[Data extract — start]

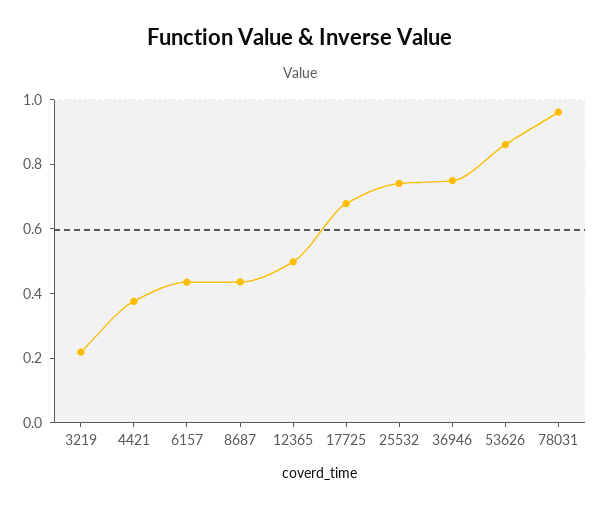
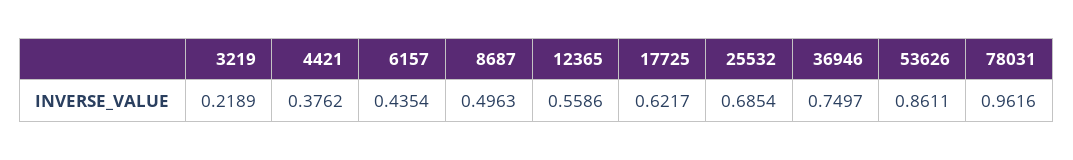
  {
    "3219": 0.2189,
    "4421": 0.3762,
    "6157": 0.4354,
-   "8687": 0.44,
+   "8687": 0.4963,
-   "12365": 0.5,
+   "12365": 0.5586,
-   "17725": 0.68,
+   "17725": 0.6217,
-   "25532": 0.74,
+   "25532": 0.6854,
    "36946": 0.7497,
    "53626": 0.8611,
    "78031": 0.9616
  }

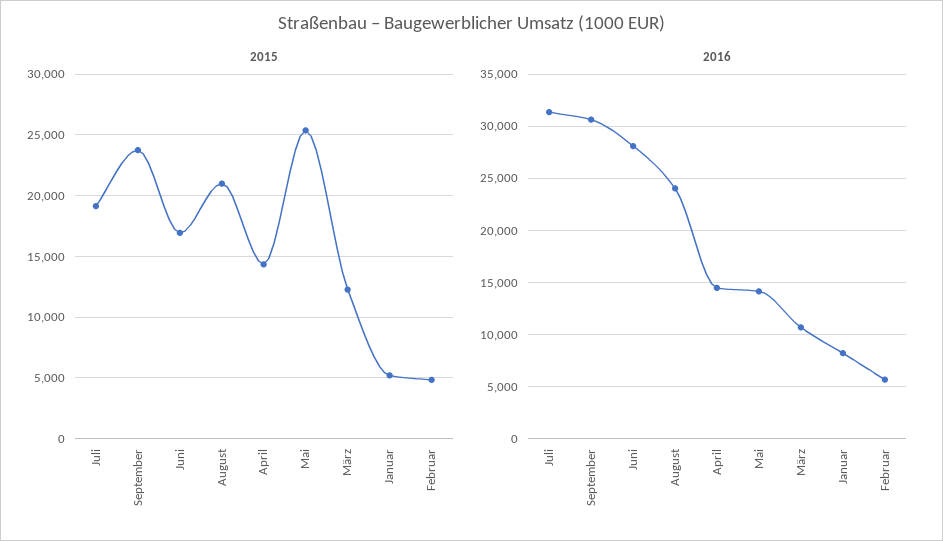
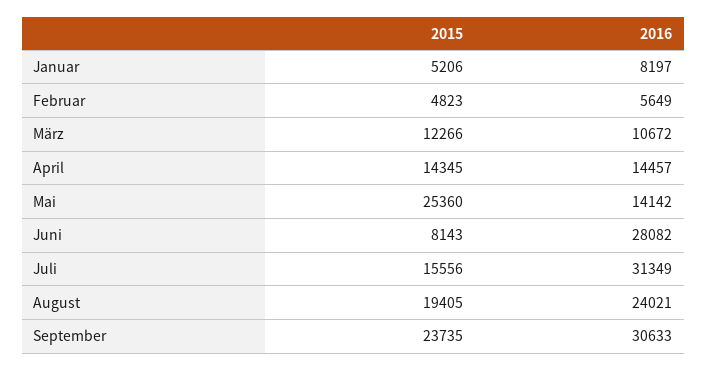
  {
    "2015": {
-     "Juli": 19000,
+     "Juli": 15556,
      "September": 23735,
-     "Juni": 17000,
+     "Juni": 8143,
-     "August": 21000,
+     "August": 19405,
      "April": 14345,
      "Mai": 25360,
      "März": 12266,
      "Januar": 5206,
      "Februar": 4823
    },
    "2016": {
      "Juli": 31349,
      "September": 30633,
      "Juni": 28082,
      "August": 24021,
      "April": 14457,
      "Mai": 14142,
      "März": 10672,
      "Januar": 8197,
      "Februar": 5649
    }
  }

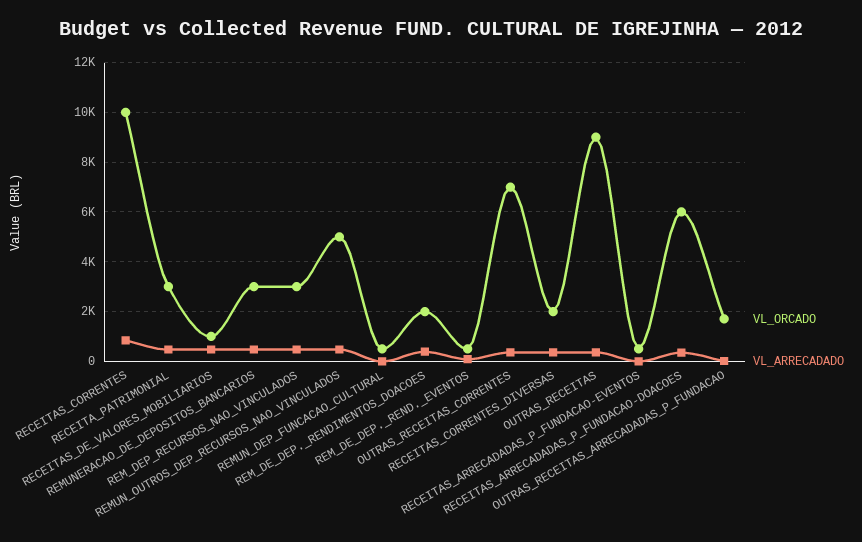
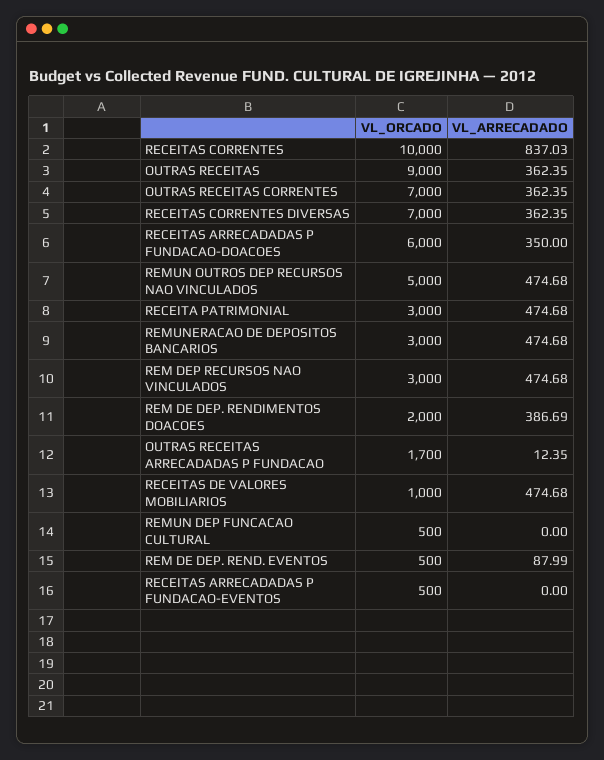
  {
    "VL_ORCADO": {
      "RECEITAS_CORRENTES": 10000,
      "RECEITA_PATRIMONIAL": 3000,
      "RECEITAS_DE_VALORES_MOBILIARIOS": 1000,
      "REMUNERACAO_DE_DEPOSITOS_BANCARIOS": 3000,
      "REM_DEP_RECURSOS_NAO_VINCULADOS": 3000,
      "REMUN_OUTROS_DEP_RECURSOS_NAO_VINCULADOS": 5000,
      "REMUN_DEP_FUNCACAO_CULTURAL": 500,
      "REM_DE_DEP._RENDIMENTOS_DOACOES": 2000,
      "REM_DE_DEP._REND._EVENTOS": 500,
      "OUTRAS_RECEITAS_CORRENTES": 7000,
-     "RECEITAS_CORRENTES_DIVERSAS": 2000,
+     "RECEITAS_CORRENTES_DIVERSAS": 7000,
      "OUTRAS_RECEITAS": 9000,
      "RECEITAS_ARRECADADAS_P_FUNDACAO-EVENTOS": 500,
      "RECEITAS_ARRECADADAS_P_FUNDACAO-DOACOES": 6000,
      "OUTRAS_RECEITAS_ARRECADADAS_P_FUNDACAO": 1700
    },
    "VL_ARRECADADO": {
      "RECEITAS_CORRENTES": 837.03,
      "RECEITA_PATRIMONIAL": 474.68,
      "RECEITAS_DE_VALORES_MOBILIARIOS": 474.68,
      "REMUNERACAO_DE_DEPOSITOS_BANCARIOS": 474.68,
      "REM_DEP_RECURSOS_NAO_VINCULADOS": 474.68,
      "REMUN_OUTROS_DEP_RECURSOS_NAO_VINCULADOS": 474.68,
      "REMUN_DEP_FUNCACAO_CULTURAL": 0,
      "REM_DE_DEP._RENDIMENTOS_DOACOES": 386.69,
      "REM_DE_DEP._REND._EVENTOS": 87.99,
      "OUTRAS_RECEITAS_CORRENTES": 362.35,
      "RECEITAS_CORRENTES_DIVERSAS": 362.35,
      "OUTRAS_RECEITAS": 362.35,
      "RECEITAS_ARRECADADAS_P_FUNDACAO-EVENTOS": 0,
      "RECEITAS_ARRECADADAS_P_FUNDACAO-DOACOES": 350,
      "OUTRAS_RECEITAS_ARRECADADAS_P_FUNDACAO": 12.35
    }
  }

[Data extract — finish]

### How to complete this task
Reproduce the material word for word, pictures excluded.

### Answer to this problem
  {
    "3219": 0.2189,
    "4421": 0.3762,
    "6157": 0.4354,
-   "8687": 0.44,
+   "8687": 0.4963,
-   "12365": 0.5,
+   "12365": 0.5586,
-   "17725": 0.68,
+   "17725": 0.6217,
-   "25532": 0.74,
+   "25532": 0.6854,
    "36946": 0.7497,
    "53626": 0.8611,
    "78031": 0.9616
  }

  {
    "2015": {
-     "Juli": 19000,
+     "Juli": 15556,
      "September": 23735,
-     "Juni": 17000,
+     "Juni": 8143,
-     "August": 21000,
+     "August": 19405,
      "April": 14345,
      "Mai": 25360,
      "März": 12266,
      "Januar": 5206,
      "Februar": 4823
    },
    "2016": {
      "Juli": 31349,
      "September": 30633,
      "Juni": 28082,
      "August": 24021,
      "April": 14457,
      "Mai": 14142,
      "März": 10672,
      "Januar": 8197,
      "Februar": 5649
    }
  }

  {
    "VL_ORCADO": {
      "RECEITAS_CORRENTES": 10000,
      "RECEITA_PATRIMONIAL": 3000,
      "RECEITAS_DE_VALORES_MOBILIARIOS": 1000,
      "REMUNERACAO_DE_DEPOSITOS_BANCARIOS": 3000,
      "REM_DEP_RECURSOS_NAO_VINCULADOS": 3000,
      "REMUN_OUTROS_DEP_RECURSOS_NAO_VINCULADOS": 5000,
      "REMUN_DEP_FUNCACAO_CULTURAL": 500,
      "REM_DE_DEP._RENDIMENTOS_DOACOES": 2000,
      "REM_DE_DEP._REND._EVENTOS": 500,
      "OUTRAS_RECEITAS_CORRENTES": 7000,
-     "RECEITAS_CORRENTES_DIVERSAS": 2000,
+     "RECEITAS_CORRENTES_DIVERSAS": 7000,
      "OUTRAS_RECEITAS": 9000,
      "RECEITAS_ARRECADADAS_P_FUNDACAO-EVENTOS": 500,
      "RECEITAS_ARRECADADAS_P_FUNDACAO-DOACOES": 6000,
      "OUTRAS_RECEITAS_ARRECADADAS_P_FUNDACAO": 1700
    },
    "VL_ARRECADADO": {
      "RECEITAS_CORRENTES": 837.03,
      "RECEITA_PATRIMONIAL": 474.68,
      "RECEITAS_DE_VALORES_MOBILIARIOS": 474.68,
      "REMUNERACAO_DE_DEPOSITOS_BANCARIOS": 474.68,
      "REM_DEP_RECURSOS_NAO_VINCULADOS": 474.68,
      "REMUN_OUTROS_DEP_RECURSOS_NAO_VINCULADOS": 474.68,
      "REMUN_DEP_FUNCACAO_CULTURAL": 0,
      "REM_DE_DEP._RENDIMENTOS_DOACOES": 386.69,
      "REM_DE_DEP._REND._EVENTOS": 87.99,
      "OUTRAS_RECEITAS_CORRENTES": 362.35,
      "RECEITAS_CORRENTES_DIVERSAS": 362.35,
      "OUTRAS_RECEITAS": 362.35,
      "RECEITAS_ARRECADADAS_P_FUNDACAO-EVENTOS": 0,
      "RECEITAS_ARRECADADAS_P_FUNDACAO-DOACOES": 350,
      "OUTRAS_RECEITAS_ARRECADADAS_P_FUNDACAO": 12.35
    }
  }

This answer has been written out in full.